Candidates running for Missouri Governor participated Friday in a forum in Branson. The debate was part of a Missouri Press Association convention.

Eric Greitens

Eric Greitens

The candidates included Democratic Attorney General Chris Koster, Republican and former Navy SEAL Eric Greitens, Independent Lester Turilli Jr., Libertarian Cisse Spragins and Don Fitz for the Green Party.

Several topics were covered, including education, labor union issues, expanding Medicaid and ways to fund Missouri’s infrastructure needs.

Koster says Missouri is missing out on about $2 billion annually by not accepting federal funding that would expand Medicaid.

“It will create 40,000 new jobs and improve the health care of about 300,000 Missourians,” says Koster.

He says Missouri is losing a rural hospital about every eight months and has been for about the last three years.

“We lost the hospital at Osceola. We lost the hospital at Mt. Vernon, at Springfield at Farmington and at Reynolds County. It’s because the economics of healthcare have changed and unfortunately, unless we adapt to the new reality, we will in all likelihood continue to lose ground in rural healthcare across this state,” says Koster.

Greitens says Obamacare is full of broken promises.

“They told people you could keep your doctor, well you couldn’t. They told people your premiums would go down and in fact, they went up. In states that have expanded Obamacare, they’re actually going bankrupt,” says Greitens.
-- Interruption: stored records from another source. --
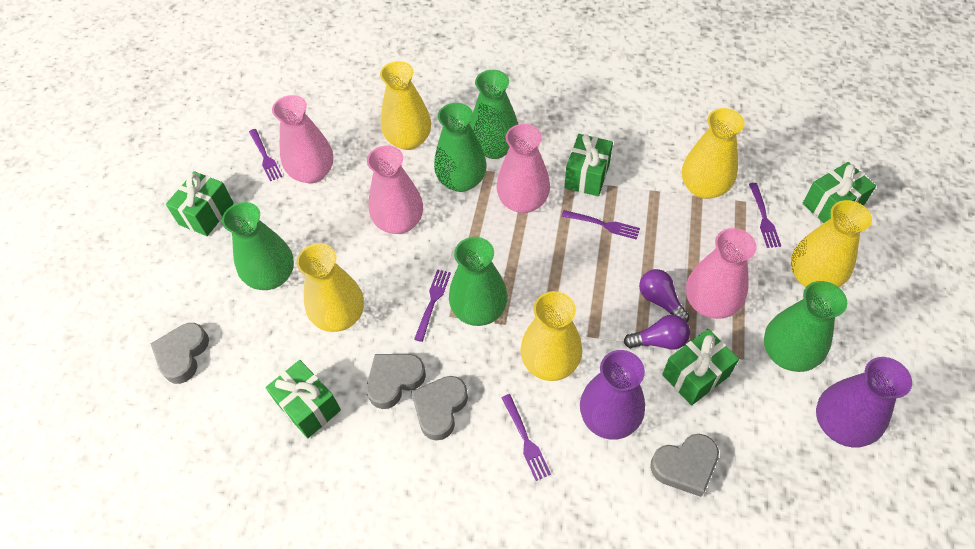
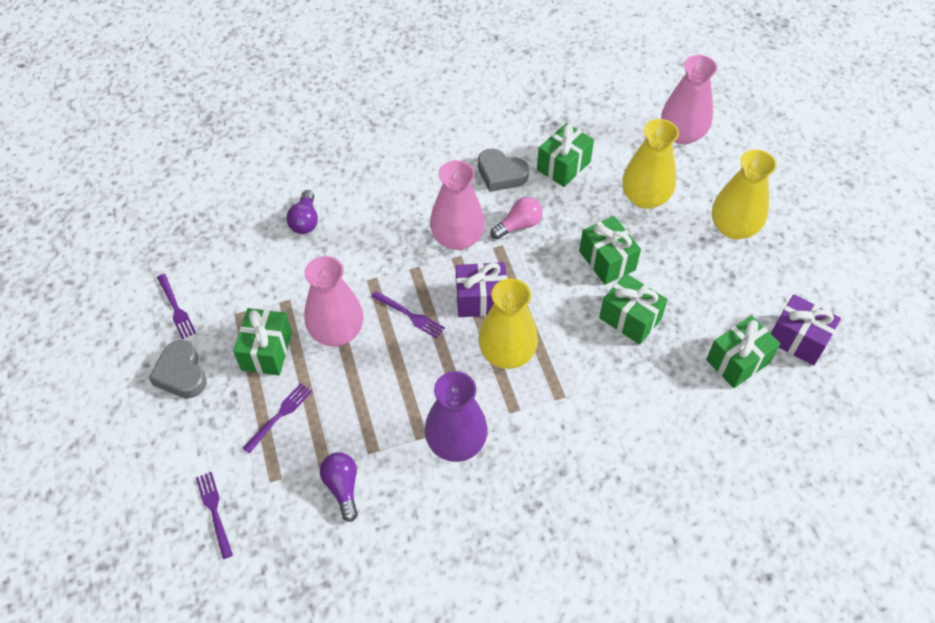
green vase: 5 -> 0
grey heart: 4 -> 2
pink light bulb: 0 -> 1
pink vase: 4 -> 3
purple fork: 5 -> 4
purple gift: 0 -> 2
purple vase: 2 -> 1
yellow vase: 5 -> 3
Koster says Missouri must fully fund the formula used for Missouri’s schools. He says the foundation formula has been underfunded for many years.

Attorney General Chris Koster/AG office

Attorney General Chris Koster/AG office

“Higher education in the state, investment in it has been cut by 40 percent. The K-12 budget, the foundation formula itself, has seen about a 25 percent decline,” says Koster.

He says Missouri’s greatest economic driver is education.

“If I’m governor of this state, every child is going to go to school five days a week,” says Koster. “We’re going to raise teacher salaries and raise teacher quality at the same time so that we put in standards so that the best in the brightest are in our schools teaching children.”

Greitens says educational opportunities for Missouri children must improve.

“Missouri spends about the national average on our kids in schools, but we are 40th in teacher pay and 47th in starting teacher pay. We need to make sure that money actually makes it to the teachers and the kids, that it actually makes it into the classrooms.”

He says Missouri must fight against big government programs and let teachers and parents design an education system for students.

Greitens says student achievement must improve in Missouri’s K through 12 schools, especially among minorities.

“Only 2.7 percent of African-American kids in Missouri graduate from high school having passed one single advanced placement class. It’s the third worst rate in the nation,” says Greitens.

Recent polling shows Koster ahead of Greitens by about 16 points.

Due to term limits Governor Jay Nixon (D) is serving his final year.